Each entry must be output once more without any change.

== Given records ==

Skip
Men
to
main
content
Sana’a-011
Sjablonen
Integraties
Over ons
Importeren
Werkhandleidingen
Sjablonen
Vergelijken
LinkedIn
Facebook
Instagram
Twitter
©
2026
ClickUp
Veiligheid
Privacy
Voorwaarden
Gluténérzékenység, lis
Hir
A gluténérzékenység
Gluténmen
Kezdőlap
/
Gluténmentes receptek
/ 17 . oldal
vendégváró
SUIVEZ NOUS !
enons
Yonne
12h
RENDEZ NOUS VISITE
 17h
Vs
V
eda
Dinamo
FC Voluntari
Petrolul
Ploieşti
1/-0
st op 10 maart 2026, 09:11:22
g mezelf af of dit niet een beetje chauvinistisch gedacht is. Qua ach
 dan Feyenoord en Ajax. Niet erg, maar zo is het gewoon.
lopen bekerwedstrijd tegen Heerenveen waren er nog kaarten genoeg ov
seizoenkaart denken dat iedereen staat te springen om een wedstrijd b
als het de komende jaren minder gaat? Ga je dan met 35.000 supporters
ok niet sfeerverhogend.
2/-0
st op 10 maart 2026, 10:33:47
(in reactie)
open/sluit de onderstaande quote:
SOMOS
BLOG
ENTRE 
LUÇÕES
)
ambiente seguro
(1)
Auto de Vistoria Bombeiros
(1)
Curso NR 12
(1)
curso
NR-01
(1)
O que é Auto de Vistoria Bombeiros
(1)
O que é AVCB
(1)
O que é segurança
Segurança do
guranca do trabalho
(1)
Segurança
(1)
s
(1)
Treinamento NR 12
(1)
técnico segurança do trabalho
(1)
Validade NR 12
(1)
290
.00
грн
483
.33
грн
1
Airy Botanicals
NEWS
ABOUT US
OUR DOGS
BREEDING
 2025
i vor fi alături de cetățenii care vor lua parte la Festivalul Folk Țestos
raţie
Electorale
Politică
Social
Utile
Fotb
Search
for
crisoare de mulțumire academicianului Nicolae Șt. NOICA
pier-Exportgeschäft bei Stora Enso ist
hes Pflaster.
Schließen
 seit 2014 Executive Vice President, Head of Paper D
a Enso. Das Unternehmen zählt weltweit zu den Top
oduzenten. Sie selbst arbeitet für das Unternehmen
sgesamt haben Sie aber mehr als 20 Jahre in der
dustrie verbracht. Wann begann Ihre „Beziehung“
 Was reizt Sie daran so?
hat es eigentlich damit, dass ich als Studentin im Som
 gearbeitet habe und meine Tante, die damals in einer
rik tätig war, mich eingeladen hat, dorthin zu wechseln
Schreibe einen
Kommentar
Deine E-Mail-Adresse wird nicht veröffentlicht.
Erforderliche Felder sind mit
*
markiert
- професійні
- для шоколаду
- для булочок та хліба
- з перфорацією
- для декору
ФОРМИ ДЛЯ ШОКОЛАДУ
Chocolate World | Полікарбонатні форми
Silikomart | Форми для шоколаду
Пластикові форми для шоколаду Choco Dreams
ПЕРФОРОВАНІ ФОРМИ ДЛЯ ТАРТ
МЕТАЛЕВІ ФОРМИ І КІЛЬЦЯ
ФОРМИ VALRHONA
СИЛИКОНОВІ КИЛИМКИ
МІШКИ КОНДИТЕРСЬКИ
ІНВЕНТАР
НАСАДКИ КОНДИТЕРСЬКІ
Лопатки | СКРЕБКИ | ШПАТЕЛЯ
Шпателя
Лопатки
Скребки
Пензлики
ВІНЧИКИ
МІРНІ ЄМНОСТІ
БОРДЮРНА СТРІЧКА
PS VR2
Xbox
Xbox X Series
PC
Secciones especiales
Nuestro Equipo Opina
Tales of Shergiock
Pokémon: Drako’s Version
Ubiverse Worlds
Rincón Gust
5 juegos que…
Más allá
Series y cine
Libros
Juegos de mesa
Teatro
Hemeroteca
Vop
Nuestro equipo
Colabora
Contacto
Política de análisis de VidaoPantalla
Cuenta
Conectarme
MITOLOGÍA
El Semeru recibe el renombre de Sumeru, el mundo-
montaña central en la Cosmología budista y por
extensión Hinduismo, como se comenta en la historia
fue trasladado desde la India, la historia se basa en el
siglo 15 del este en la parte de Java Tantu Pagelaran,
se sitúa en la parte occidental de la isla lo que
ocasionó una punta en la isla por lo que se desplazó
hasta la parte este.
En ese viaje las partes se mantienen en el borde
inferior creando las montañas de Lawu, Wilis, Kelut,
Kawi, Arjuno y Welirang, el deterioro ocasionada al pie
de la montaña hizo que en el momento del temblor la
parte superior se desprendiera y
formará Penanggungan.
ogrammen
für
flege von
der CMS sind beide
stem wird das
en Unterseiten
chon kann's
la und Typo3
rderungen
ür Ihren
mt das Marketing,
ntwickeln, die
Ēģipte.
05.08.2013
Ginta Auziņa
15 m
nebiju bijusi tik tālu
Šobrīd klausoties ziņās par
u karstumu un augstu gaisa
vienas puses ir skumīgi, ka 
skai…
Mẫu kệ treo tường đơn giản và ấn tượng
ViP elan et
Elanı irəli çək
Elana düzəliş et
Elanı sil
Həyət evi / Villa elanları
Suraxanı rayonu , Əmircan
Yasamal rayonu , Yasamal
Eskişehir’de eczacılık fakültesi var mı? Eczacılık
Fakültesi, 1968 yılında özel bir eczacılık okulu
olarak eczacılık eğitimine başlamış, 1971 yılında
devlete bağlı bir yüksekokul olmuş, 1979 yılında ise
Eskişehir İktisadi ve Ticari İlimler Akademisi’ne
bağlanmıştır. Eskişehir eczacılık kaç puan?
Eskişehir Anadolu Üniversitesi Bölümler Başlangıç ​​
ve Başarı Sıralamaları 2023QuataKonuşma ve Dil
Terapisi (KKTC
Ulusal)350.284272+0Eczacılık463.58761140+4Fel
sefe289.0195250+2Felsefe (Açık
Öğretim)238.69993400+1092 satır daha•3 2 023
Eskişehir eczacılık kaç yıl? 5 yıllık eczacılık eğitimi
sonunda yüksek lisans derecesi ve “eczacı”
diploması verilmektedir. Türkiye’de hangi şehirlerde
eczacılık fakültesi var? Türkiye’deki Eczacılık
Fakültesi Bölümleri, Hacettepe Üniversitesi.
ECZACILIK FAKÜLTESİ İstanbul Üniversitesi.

===

Answer to the problem
Skip
Men
to
main
content
Sana’a-011
Sjablonen
Integraties
Over ons
Importeren
Werkhandleidingen
Sjablonen
Vergelijken
LinkedIn
Facebook
Instagram
Twitter
©
2026
ClickUp
Veiligheid
Privacy
Voorwaarden
Gluténérzékenység, lis
Hir
A gluténérzékenység
Gluténmen
Kezdőlap
/
Gluténmentes receptek
/ 17 . oldal
vendégváró
SUIVEZ NOUS !
enons
Yonne
12h
RENDEZ NOUS VISITE
 17h
Vs
V
eda
Dinamo
FC Voluntari
Petrolul
Ploieşti
1/-0
st op 10 maart 2026, 09:11:22
g mezelf af of dit niet een beetje chauvinistisch gedacht is. Qua ach
 dan Feyenoord en Ajax. Niet erg, maar zo is het gewoon.
lopen bekerwedstrijd tegen Heerenveen waren er nog kaarten genoeg ov
seizoenkaart denken dat iedereen staat te springen om een wedstrijd b
als het de komende jaren minder gaat? Ga je dan met 35.000 supporters
ok niet sfeerverhogend.
2/-0
st op 10 maart 2026, 10:33:47
(in reactie)
open/sluit de onderstaande quote:
SOMOS
BLOG
ENTRE 
LUÇÕES
)
ambiente seguro
(1)
Auto de Vistoria Bombeiros
(1)
Curso NR 12
(1)
curso
NR-01
(1)
O que é Auto de Vistoria Bombeiros
(1)
O que é AVCB
(1)
O que é segurança
Segurança do
guranca do trabalho
(1)
Segurança
(1)
s
(1)
Treinamento NR 12
(1)
técnico segurança do trabalho
(1)
Validade NR 12
(1)
290
.00
грн
483
.33
грн
1
Airy Botanicals
NEWS
ABOUT US
OUR DOGS
BREEDING
 2025
i vor fi alături de cetățenii care vor lua parte la Festivalul Folk Țestos
raţie
Electorale
Politică
Social
Utile
Fotb
Search
for
crisoare de mulțumire academicianului Nicolae Șt. NOICA
pier-Exportgeschäft bei Stora Enso ist
hes Pflaster.
Schließen
 seit 2014 Executive Vice President, Head of Paper D
a Enso. Das Unternehmen zählt weltweit zu den Top
oduzenten. Sie selbst arbeitet für das Unternehmen
sgesamt haben Sie aber mehr als 20 Jahre in der
dustrie verbracht. Wann begann Ihre „Beziehung“
 Was reizt Sie daran so?
hat es eigentlich damit, dass ich als Studentin im Som
 gearbeitet habe und meine Tante, die damals in einer
rik tätig war, mich eingeladen hat, dorthin zu wechseln
Schreibe einen
Kommentar
Deine E-Mail-Adresse wird nicht veröffentlicht.
Erforderliche Felder sind mit
*
markiert
- професійні
- для шоколаду
- для булочок та хліба
- з перфорацією
- для декору
ФОРМИ ДЛЯ ШОКОЛАДУ
Chocolate World | Полікарбонатні форми
Silikomart | Форми для шоколаду
Пластикові форми для шоколаду Choco Dreams
ПЕРФОРОВАНІ ФОРМИ ДЛЯ ТАРТ
МЕТАЛЕВІ ФОРМИ І КІЛЬЦЯ
ФОРМИ VALRHONA
СИЛИКОНОВІ КИЛИМКИ
МІШКИ КОНДИТЕРСЬКИ
ІНВЕНТАР
НАСАДКИ КОНДИТЕРСЬКІ
Лопатки | СКРЕБКИ | ШПАТЕЛЯ
Шпателя
Лопатки
Скребки
Пензлики
ВІНЧИКИ
МІРНІ ЄМНОСТІ
БОРДЮРНА СТРІЧКА
PS VR2
Xbox
Xbox X Series
PC
Secciones especiales
Nuestro Equipo Opina
Tales of Shergiock
Pokémon: Drako’s Version
Ubiverse Worlds
Rincón Gust
5 juegos que…
Más allá
Series y cine
Libros
Juegos de mesa
Teatro
Hemeroteca
Vop
Nuestro equipo
Colabora
Contacto
Política de análisis de VidaoPantalla
Cuenta
Conectarme
MITOLOGÍA
El Semeru recibe el renombre de Sumeru, el mundo-
montaña central en la Cosmología budista y por
extensión Hinduismo, como se comenta en la historia
fue trasladado desde la India, la historia se basa en el
siglo 15 del este en la parte de Java Tantu Pagelaran,
se sitúa en la parte occidental de la isla lo que
ocasionó una punta en la isla por lo que se desplazó
hasta la parte este.
En ese viaje las partes se mantienen en el borde
inferior creando las montañas de Lawu, Wilis, Kelut,
Kawi, Arjuno y Welirang, el deterioro ocasionada al pie
de la montaña hizo que en el momento del temblor la
parte superior se desprendiera y
formará Penanggungan.
ogrammen
für
flege von
der CMS sind beide
stem wird das
en Unterseiten
chon kann's
la und Typo3
rderungen
ür Ihren
mt das Marketing,
ntwickeln, die
Ēģipte.
05.08.2013
Ginta Auziņa
15 m
nebiju bijusi tik tālu
Šobrīd klausoties ziņās par
u karstumu un augstu gaisa
vienas puses ir skumīgi, ka 
skai…
Mẫu kệ treo tường đơn giản và ấn tượng
ViP elan et
Elanı irəli çək
Elana düzəliş et
Elanı sil
Həyət evi / Villa elanları
Suraxanı rayonu , Əmircan
Yasamal rayonu , Yasamal
Eskişehir’de eczacılık fakültesi var mı? Eczacılık
Fakültesi, 1968 yılında özel bir eczacılık okulu
olarak eczacılık eğitimine başlamış, 1971 yılında
devlete bağlı bir yüksekokul olmuş, 1979 yılında ise
Eskişehir İktisadi ve Ticari İlimler Akademisi’ne
bağlanmıştır. Eskişehir eczacılık kaç puan?
Eskişehir Anadolu Üniversitesi Bölümler Başlangıç ​​
ve Başarı Sıralamaları 2023QuataKonuşma ve Dil
Terapisi (KKTC
Ulusal)350.284272+0Eczacılık463.58761140+4Fel
sefe289.0195250+2Felsefe (Açık
Öğretim)238.69993400+1092 satır daha•3 2 023
Eskişehir eczacılık kaç yıl? 5 yıllık eczacılık eğitimi
sonunda yüksek lisans derecesi ve “eczacı”
diploması verilmektedir. Türkiye’de hangi şehirlerde
eczacılık fakültesi var? Türkiye’deki Eczacılık
Fakültesi Bölümleri, Hacettepe Üniversitesi.
ECZACILIK FAKÜLTESİ İstanbul Üniversitesi.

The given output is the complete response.